# [What you should do]
Find and copy each line in the material below where the string "genererats" occurs.

# [Dataset records]
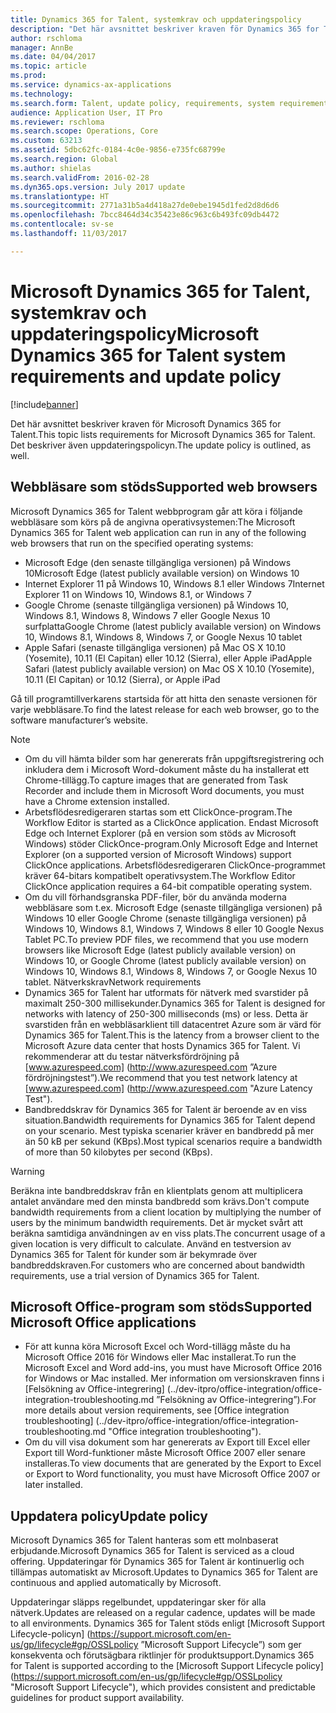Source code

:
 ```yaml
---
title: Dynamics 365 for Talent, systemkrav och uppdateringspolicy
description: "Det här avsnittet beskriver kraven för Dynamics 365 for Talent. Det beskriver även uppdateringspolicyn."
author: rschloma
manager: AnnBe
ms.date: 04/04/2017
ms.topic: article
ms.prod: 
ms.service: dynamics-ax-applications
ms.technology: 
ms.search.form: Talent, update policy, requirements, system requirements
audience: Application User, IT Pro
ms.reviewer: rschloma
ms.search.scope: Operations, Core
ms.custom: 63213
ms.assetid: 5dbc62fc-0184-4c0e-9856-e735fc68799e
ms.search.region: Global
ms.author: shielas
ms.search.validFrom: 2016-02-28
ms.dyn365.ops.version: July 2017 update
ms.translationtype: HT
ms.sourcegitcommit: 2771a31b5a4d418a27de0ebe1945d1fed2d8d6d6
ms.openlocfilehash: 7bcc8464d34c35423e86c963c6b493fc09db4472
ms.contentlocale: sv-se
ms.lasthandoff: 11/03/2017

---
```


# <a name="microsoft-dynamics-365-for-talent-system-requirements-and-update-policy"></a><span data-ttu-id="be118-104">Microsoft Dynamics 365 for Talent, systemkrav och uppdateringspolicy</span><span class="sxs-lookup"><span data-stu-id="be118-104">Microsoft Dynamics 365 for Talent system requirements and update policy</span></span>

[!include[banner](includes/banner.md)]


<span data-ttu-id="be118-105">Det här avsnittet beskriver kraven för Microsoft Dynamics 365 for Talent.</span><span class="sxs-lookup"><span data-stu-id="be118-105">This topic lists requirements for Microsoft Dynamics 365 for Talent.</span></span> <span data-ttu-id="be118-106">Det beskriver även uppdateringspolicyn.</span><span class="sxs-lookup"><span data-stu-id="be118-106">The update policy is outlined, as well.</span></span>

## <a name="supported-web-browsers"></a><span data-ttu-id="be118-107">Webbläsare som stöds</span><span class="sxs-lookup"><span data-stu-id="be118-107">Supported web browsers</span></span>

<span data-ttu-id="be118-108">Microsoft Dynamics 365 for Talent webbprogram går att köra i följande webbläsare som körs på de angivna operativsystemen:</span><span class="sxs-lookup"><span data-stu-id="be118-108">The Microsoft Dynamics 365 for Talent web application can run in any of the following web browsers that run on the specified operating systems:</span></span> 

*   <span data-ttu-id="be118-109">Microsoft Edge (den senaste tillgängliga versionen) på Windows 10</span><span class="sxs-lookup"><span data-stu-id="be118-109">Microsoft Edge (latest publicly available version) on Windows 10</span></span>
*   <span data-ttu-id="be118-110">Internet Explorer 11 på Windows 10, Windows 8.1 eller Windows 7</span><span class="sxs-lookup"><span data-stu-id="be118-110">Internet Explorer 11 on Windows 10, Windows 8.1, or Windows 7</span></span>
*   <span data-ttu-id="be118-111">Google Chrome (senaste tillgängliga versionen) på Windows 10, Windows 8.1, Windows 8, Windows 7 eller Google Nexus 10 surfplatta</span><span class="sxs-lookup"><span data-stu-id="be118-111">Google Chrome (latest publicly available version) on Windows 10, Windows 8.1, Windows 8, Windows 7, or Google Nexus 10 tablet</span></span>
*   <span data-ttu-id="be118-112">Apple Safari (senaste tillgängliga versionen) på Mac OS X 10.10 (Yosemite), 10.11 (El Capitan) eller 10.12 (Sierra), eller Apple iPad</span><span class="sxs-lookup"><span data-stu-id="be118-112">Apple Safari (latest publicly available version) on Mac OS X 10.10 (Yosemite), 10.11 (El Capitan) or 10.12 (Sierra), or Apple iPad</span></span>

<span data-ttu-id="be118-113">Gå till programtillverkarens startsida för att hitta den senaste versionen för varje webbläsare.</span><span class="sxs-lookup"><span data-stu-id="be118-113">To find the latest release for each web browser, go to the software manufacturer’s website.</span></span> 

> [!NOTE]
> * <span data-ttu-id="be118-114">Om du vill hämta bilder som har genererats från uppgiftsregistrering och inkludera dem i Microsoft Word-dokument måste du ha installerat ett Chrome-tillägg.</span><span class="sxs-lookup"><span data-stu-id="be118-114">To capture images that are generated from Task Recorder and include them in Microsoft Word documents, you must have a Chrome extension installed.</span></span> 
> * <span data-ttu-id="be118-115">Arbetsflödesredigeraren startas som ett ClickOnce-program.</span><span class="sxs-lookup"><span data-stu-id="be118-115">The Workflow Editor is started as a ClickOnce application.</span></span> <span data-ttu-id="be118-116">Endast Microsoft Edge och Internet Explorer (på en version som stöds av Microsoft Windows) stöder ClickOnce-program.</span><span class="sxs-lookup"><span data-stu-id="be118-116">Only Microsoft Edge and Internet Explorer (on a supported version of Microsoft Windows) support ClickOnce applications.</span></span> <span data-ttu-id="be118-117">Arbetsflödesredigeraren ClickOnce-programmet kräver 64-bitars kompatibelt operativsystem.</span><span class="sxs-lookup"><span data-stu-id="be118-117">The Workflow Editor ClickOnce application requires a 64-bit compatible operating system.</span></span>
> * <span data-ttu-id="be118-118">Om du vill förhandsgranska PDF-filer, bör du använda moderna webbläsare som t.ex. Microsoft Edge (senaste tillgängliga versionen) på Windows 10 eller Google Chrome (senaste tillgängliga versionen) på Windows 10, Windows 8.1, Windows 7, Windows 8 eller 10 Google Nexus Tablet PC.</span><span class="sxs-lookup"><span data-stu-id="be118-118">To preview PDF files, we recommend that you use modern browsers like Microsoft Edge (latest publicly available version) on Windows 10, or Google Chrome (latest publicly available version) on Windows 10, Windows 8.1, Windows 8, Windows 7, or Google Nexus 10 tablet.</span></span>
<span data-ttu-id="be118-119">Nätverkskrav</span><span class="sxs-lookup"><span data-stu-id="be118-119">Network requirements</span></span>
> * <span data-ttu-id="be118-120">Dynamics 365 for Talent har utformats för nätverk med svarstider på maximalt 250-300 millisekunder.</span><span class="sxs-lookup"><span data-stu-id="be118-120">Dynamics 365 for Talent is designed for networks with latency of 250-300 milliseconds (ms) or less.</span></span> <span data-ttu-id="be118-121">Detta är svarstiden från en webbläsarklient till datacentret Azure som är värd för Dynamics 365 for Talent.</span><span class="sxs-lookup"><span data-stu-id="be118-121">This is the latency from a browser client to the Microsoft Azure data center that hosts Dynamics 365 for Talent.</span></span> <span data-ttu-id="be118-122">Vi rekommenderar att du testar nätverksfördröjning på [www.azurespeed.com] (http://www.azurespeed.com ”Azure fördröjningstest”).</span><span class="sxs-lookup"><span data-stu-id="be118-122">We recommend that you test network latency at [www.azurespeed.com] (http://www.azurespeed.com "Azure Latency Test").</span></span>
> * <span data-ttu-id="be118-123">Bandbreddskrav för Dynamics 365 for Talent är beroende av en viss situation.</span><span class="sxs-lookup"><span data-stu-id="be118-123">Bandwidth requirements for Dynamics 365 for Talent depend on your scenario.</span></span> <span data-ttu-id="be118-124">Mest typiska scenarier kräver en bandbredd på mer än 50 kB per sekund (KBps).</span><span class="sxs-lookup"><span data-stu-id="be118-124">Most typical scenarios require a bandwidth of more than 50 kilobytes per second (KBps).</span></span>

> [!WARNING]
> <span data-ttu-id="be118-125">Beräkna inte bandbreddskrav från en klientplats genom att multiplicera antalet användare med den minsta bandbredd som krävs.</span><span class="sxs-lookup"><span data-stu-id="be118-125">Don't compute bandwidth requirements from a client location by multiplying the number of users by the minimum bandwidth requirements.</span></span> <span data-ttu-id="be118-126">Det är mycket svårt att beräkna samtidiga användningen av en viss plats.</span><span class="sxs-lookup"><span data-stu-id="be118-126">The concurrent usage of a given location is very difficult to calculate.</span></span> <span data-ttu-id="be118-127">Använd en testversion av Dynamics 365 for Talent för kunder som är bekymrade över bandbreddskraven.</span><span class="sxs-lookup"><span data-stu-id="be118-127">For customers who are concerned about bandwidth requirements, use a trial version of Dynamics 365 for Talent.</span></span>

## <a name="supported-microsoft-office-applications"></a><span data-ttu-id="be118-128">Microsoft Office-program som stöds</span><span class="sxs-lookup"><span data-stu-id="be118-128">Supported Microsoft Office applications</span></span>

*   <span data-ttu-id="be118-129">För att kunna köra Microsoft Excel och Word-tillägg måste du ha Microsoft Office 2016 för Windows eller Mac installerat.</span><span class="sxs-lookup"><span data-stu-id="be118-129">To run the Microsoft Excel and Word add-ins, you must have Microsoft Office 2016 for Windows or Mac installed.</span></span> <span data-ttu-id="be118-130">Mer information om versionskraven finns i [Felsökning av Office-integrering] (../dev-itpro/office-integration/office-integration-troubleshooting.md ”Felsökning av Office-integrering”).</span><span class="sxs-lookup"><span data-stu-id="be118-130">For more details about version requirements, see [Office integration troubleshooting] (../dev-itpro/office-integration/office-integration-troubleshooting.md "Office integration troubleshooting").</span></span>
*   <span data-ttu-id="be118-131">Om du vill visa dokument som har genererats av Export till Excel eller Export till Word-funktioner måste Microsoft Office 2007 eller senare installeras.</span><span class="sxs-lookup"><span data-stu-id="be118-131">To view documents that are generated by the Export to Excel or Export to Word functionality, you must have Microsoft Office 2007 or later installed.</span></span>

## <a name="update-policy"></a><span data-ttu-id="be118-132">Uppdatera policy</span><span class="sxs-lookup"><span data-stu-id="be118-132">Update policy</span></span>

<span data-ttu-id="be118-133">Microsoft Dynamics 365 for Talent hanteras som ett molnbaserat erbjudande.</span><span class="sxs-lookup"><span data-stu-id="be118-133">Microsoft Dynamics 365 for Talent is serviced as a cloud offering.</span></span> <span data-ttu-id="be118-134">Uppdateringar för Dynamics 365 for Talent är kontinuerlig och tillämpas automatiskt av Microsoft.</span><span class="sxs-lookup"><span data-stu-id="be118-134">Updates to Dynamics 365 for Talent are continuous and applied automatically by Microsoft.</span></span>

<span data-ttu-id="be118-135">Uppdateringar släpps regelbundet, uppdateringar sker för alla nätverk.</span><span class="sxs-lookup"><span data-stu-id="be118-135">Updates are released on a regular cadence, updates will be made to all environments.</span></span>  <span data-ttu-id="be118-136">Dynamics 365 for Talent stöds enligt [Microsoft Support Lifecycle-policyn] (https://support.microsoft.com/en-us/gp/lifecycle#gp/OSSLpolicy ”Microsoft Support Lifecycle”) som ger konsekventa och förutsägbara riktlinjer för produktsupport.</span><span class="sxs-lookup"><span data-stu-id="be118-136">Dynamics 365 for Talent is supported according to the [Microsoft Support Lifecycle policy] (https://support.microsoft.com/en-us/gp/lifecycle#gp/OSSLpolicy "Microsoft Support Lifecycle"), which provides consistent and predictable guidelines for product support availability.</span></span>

# [Solution to this problem]
> * <span data-ttu-id="be118-114">Om du vill hämta bilder som har genererats från uppgiftsregistrering och inkludera dem i Microsoft Word-dokument måste du ha installerat ett Chrome-tillägg.</span><span class="sxs-lookup"><span data-stu-id="be118-114">To capture images that are generated from Task Recorder and include them in Microsoft Word documents, you must have a Chrome extension installed.</span></span> 
*   <span data-ttu-id="be118-131">Om du vill visa dokument som har genererats av Export till Excel eller Export till Word-funktioner måste Microsoft Office 2007 eller senare installeras.</span><span class="sxs-lookup"><span data-stu-id="be118-131">To view documents that are generated by the Export to Excel or Export to Word functionality, you must have Microsoft Office 2007 or later installed.</span></span>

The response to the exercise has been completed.